A recent piece of literature states:
"Less than 3 percent of painkiller addicts initially become addicted from their medical prescription for legitimate pain."
"80 percent of OxyContin addicts have previously taken cocaine."
This here further serves to further discredit the "accidental addict" myth - the tale of jack or jane who has never so much as taken alcohol, who develops a painful condition and "gets addicted" (as if it's something that one just catches from a drug) due to pressure from a pill pushing doctor (which doesn't even make sense seeing as with the exception of Florida, most physicians are increasingly apprehensive to prescribe even codeine, and even in the case of Florida, not even the most unscrupulous doctor is "pushing" anything on the patient, who generally seeks out the drug deliberately).
I'll say it again - In patients without a history of recreational drug use or addiction, the vast majority of those who begin opioid therapy secondary to an injury do not become "drug addicts" through narcotherapy, whether acute or long term.
Most addicted prescription opioid users have had histories of illicit or casual drug use prior to beginning opioids - Which we can speculate is in large part because it is primarily these same casual drug users who seek a supply through pseudo-legitimate means (i.e. legal means).

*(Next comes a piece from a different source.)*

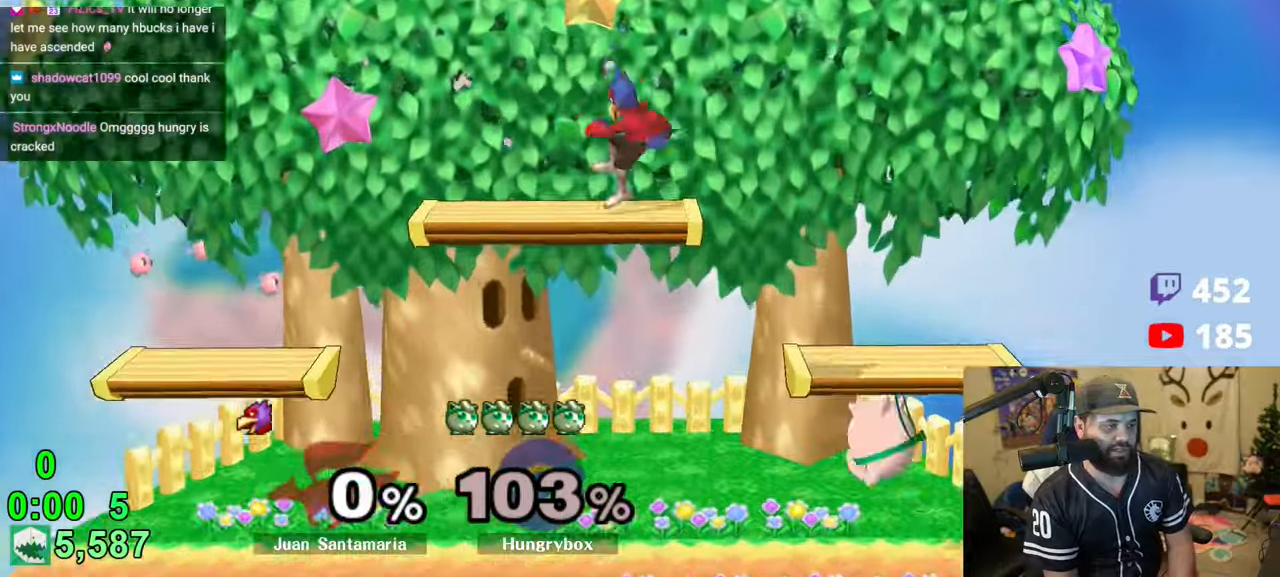
{"buttons": [], "left_stick": "down", "right_stick": "center", "events": [[50, "left_stick", "right"], [233, "left_stick", "center"], [300, "left_stick", "up-right"], [383, "R1", "down"], [383, "left_stick", "down-right"], [450, "R1", "up"], [483, "left_stick", "down"]]}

Might I add that recently, propagandist & anti-drug crusader Larry Golbom cited this aforementioned statistic on his radio show in a way which implied that the 3% figure is actually alarming - which if you ask me is simply an instance of flash and trash propaganda - which is basically, the use of figures or statistics presented to an audience of lay-people, conveyed in a manner which allows the propagandist to conceptualize the figure in whichever manner supports his rhetoric (even to mean the opposite of what it actually means); To put it simple; an instance of flash & trash might be a speaker (Larry G) who presents what is actually a very low figure (3%), but articulates it in a way in which to convince the audience that it's a shockingly high figure (i.e. epidemic proportions); thus worthy of a great deal of concern, and therefore adding an illusion of credibility or supporting evidence for his cause.